Entries drawn from a collection:

• • •

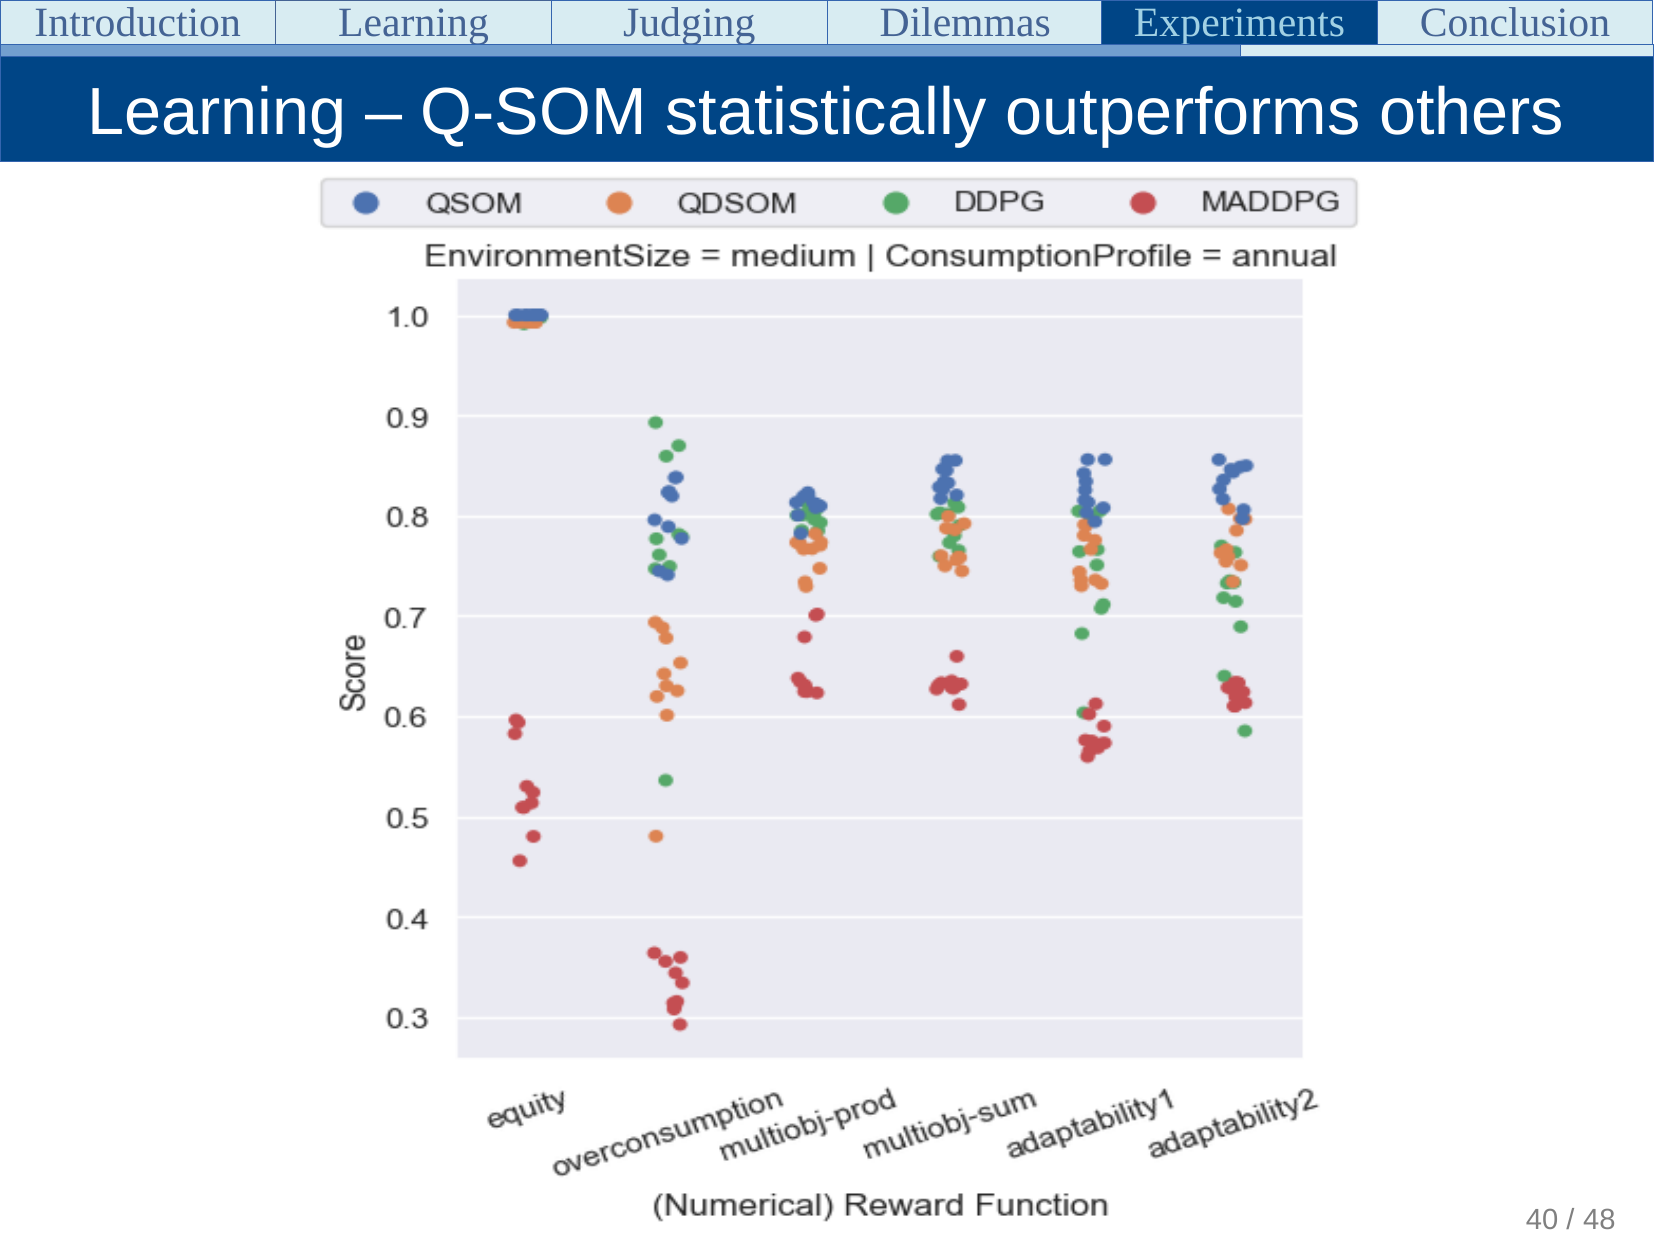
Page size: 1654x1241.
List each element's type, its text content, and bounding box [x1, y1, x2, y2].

title Learning – Q-SOM statistically outperforms others [0, 59, 1654, 165]
picture [300, 162, 1375, 1238]
text_box [0, 44, 1241, 57]
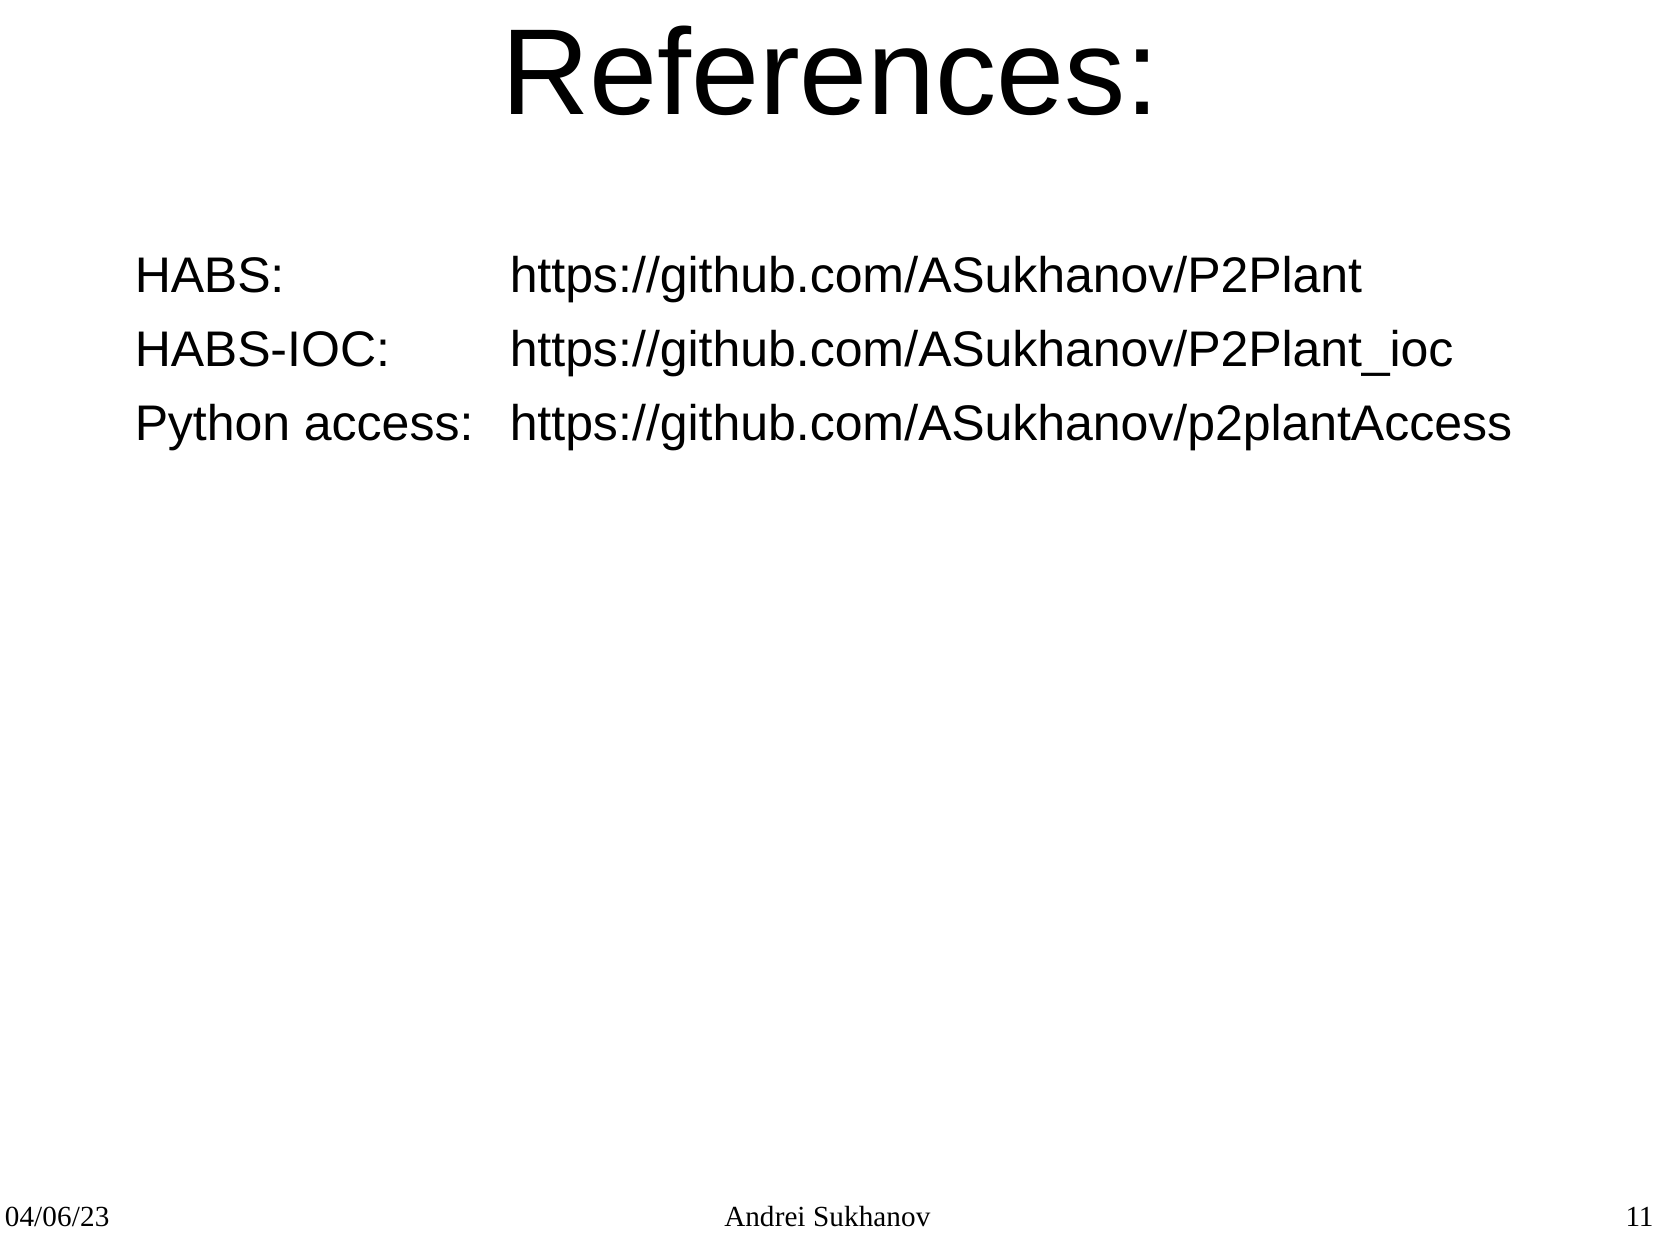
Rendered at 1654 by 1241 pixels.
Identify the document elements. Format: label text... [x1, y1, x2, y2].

text_box HABS: https://github.com/ASukhanov/P2Plant HABS-IOC: https://github.com/ASukhanov/P2Plant_ioc Python access: https://github.com/ASukhanov/p2plantAccess [120, 240, 1561, 459]
title References: [86, 3, 1576, 141]
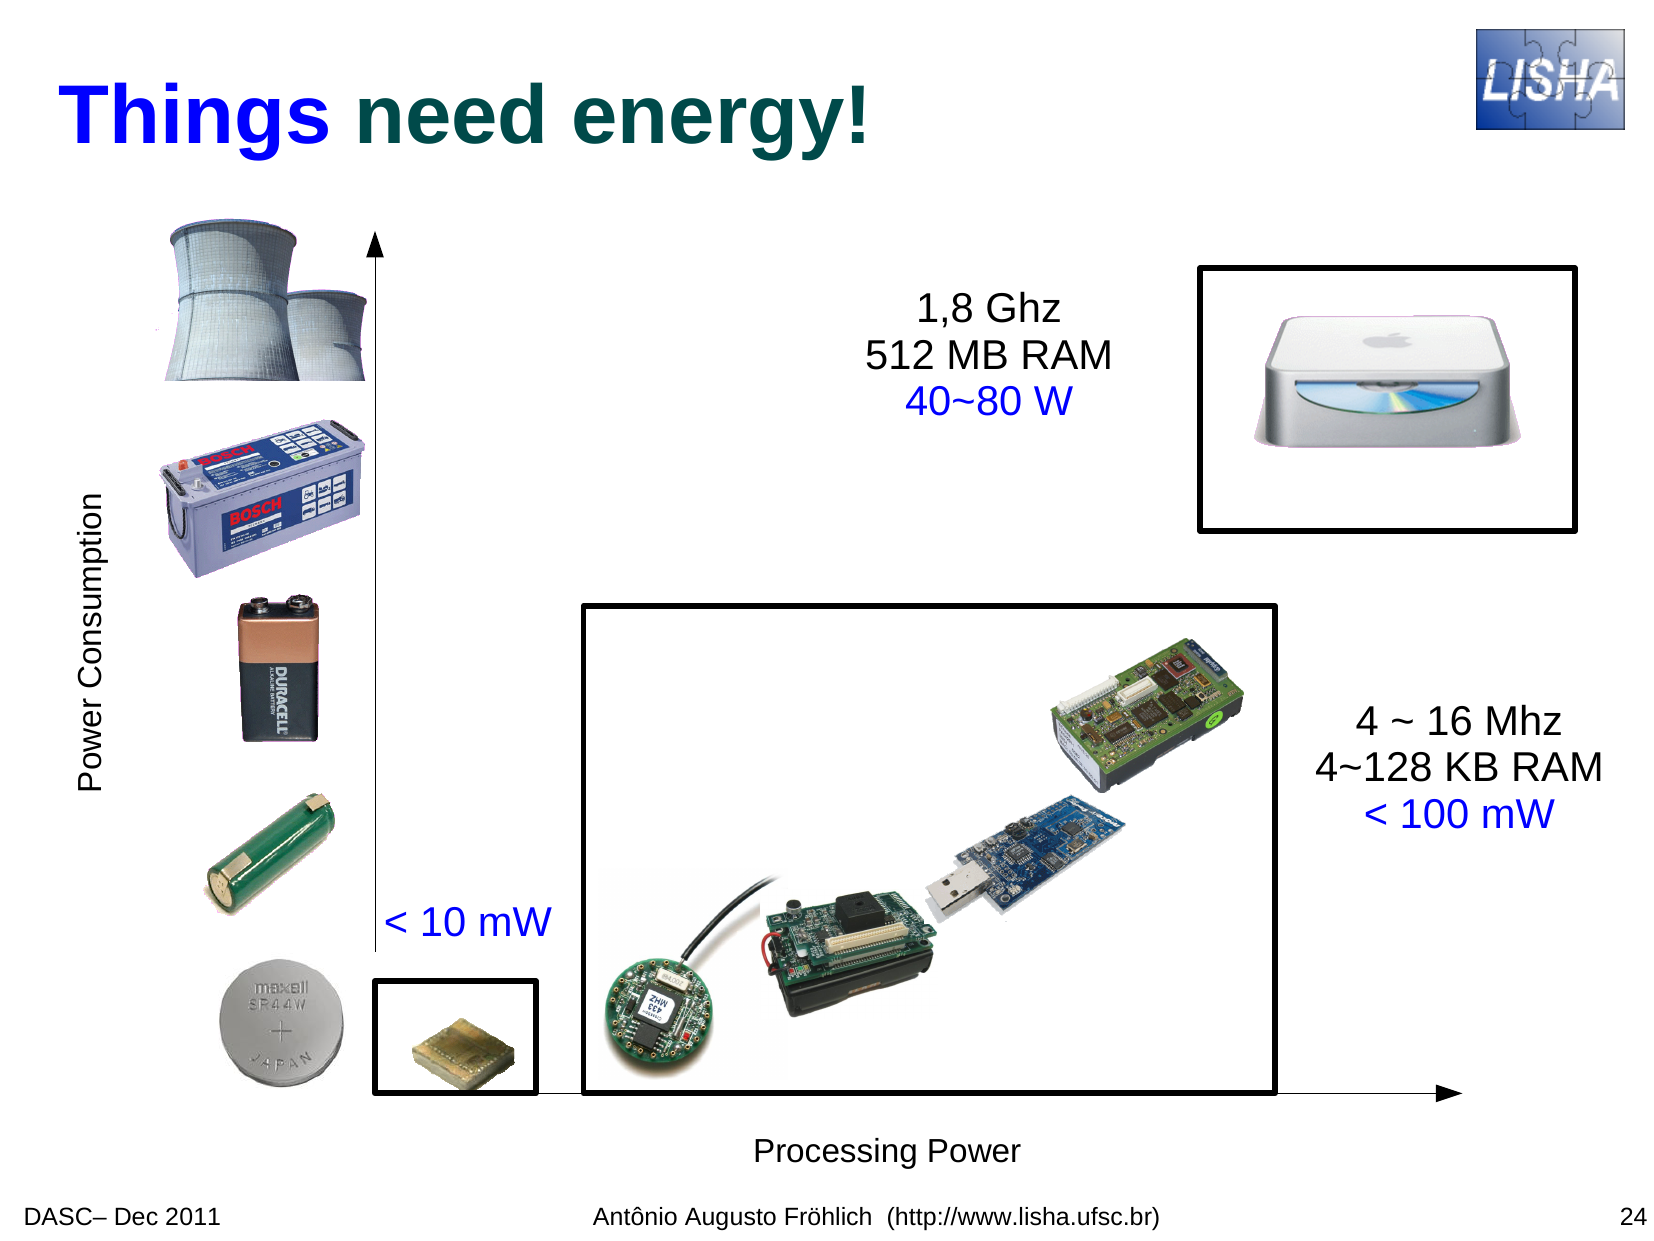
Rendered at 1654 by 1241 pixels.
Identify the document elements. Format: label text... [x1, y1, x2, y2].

• • •

> **Request**:
Reproduce the lines from the beginning of the records through the line containing "text_box [0, 44, 1241, 57]", including that line, and leave out the pictures.

> **Answer to the task**:
Page size: 1654x1241.
List each element's type, its text content, and bounding box [x1, y1, x2, y2].

title Learning – Q-SOM statistically outperforms others [0, 59, 1654, 165]
picture [300, 162, 1375, 1238]
text_box [0, 44, 1241, 57]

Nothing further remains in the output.